»»

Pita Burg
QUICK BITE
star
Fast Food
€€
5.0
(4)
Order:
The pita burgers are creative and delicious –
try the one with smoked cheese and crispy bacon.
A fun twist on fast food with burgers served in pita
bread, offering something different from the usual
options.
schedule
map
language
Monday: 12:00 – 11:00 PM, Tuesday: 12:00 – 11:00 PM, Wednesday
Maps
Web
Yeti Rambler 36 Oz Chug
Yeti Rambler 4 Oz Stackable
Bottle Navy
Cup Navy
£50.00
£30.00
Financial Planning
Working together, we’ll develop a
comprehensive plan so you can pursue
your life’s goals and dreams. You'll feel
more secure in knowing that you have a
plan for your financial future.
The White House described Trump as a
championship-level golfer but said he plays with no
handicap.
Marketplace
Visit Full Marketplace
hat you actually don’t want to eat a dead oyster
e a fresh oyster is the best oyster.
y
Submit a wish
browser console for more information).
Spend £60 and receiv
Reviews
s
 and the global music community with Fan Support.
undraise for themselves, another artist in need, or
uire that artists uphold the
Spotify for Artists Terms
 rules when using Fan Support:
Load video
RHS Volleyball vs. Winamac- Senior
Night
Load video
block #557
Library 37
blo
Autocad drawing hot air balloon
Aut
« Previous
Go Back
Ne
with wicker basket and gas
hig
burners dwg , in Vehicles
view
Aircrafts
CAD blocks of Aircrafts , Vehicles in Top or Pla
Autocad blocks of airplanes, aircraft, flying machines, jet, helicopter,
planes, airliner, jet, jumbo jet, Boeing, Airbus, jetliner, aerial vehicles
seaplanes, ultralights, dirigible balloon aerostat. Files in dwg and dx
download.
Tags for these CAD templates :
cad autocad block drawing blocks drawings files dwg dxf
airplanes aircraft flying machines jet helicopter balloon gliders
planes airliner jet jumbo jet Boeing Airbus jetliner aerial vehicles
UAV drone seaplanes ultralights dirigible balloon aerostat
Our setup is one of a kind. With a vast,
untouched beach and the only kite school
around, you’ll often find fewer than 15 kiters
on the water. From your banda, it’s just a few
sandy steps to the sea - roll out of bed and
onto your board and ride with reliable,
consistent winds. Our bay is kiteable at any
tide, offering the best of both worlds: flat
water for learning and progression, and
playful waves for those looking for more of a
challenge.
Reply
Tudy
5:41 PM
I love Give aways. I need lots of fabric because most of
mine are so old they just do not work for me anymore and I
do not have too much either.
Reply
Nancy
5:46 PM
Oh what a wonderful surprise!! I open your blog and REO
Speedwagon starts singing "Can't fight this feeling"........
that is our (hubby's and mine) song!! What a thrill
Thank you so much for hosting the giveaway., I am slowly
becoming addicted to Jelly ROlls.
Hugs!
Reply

««

*TASK STATEMENT:*
Set down nothing but the lines from the one containing "consistent winds. Our bay is kiteable at any" through the final line above, exactly as written.

*SOLUTION TO THIS EXERCISE:*
consistent winds. Our bay is kiteable at any
tide, offering the best of both worlds: flat
water for learning and progression, and
playful waves for those looking for more of a
challenge.
Reply
Tudy
5:41 PM
I love Give aways. I need lots of fabric because most of
mine are so old they just do not work for me anymore and I
do not have too much either.
Reply
Nancy
5:46 PM
Oh what a wonderful surprise!! I open your blog and REO
Speedwagon starts singing "Can't fight this feeling"........
that is our (hubby's and mine) song!! What a thrill
Thank you so much for hosting the giveaway., I am slowly
becoming addicted to Jelly ROlls.
Hugs!
Reply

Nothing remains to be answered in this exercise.